We co-authored the second version of the German AI Standardization

roadmap which defines requirements for AI testing tools.

The Challenge:

With lighthouse regulations such as the EU AI Act and the Liability Directive on the horizon, the AI community is working on a plethora of additional, specific norms and standards that will guide the development, deployment, and monitoring of future AI systems. The concrete measures that organizations will have to take and the specific tools they will require in order to provide trustworthy AI systems are therefore yet to be settled.

The Project:

The German Standardization Roadmap on Artificial Intelligence is a community-driven framework designed to identify and outline the requirements for future standardization of safe and trustworthy AI technologies. Although this framework introduces no enforceable regulation, it provides clear outlines for future standardization that will shape requirements for AI systems to come.

For organizations preparing for compliance with future regulation, it’s a good indicator of requirements which experts in standardization find relevant for creating an environment that minimizes potential risks for providers and users of AI systems.

QuantPi’s Contribution:

QuantPi Co-founder and Chief Scientist Dr. Antoine Gautier participated in its creation as part of the testing and certification workgroup, chaired by Dr. Maximilian Poretschkin of the Fraunhofer Institute for Intelligent Analysis and Information Systems, and Daniel Loevenich of the German Federal Office for Information Security.

With regard to the concrete requirements for future auditing tools, the workgroup recommended that these “can be derived from the properties of the effectiveness criteria. Testing tools should provide all necessary information to interpret results appropriately. Such information should cover at least the following dimensions:

  • Scope and depth: what specific part of the AI system is being tested? What are the inputs and outputs of this part? What and how much data is used to test the system?

  • Function mapping: what functions are supported by the tool? What is the desired outcome of the testing?
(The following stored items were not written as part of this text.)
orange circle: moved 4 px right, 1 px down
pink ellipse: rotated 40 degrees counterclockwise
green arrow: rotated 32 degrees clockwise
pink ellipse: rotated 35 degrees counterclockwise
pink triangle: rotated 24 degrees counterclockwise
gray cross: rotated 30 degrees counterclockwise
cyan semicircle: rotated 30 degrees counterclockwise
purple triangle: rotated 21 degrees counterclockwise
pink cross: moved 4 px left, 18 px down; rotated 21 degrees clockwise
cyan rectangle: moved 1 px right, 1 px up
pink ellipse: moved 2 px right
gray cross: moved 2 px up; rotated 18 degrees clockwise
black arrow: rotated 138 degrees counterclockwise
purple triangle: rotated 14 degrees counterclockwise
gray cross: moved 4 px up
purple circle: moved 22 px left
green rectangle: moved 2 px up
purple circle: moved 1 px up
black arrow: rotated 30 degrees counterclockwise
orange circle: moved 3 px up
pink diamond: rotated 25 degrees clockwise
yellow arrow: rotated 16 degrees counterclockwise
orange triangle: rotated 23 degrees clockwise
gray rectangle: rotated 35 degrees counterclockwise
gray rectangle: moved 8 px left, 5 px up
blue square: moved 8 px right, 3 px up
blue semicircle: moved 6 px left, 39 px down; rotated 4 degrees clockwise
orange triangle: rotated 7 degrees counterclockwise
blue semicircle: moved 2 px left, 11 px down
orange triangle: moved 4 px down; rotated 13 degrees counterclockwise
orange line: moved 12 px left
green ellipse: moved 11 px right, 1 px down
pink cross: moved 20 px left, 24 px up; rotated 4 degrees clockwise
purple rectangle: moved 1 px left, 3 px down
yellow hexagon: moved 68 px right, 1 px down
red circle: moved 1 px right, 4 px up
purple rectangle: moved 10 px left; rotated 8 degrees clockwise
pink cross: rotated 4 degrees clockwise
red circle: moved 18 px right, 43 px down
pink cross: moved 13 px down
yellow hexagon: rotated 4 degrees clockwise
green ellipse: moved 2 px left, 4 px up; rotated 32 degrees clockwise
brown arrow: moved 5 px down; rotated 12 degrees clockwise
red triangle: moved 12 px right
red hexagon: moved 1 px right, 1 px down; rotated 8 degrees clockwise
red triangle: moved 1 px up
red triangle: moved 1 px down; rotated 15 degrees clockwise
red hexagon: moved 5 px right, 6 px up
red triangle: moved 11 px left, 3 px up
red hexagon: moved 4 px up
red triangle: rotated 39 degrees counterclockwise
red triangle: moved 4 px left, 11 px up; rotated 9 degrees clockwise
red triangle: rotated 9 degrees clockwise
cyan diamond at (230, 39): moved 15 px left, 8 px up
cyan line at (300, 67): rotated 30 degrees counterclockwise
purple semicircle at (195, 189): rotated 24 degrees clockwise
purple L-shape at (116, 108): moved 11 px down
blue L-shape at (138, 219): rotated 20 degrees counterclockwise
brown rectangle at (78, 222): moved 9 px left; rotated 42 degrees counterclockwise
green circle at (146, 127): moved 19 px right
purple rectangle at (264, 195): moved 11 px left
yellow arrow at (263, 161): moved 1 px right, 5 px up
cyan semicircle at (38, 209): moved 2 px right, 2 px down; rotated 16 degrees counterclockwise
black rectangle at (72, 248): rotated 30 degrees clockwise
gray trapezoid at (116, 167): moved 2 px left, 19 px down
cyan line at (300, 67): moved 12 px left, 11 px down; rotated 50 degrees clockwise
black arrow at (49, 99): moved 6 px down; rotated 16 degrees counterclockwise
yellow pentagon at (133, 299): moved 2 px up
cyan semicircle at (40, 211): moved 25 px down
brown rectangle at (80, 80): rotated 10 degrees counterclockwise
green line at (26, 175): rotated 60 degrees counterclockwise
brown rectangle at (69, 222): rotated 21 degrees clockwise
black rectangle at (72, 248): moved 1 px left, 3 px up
What is an undesired result of the test?

  • Functionality of the testing tool: the technical method used to test the AI system should be described. Limitations of the test method used should also be explicitly presented, as well as information on the stability and reproducibility of the test results." 

Applying audit tools in line with the outlined transparency requirements could constitute an important safeguard against the misapplication of solutions intended to bolster the trustworthiness of AI systems. 

Notably, these recommendations for the transparency of testing tools are not made in a vacuum. Existing and future standards on trustworthiness in artificial intelligence (eg. ISO TR 24028) or AI risk management (eg. ISO/IEC 23894) serve as a basis for this work. 

Nonetheless, methods to concretely assess the objective quality of auditing tools still need to be developed. Providing transparent tools for conformity assessments of AI systems is a major objective of QuantPi’s R&D team.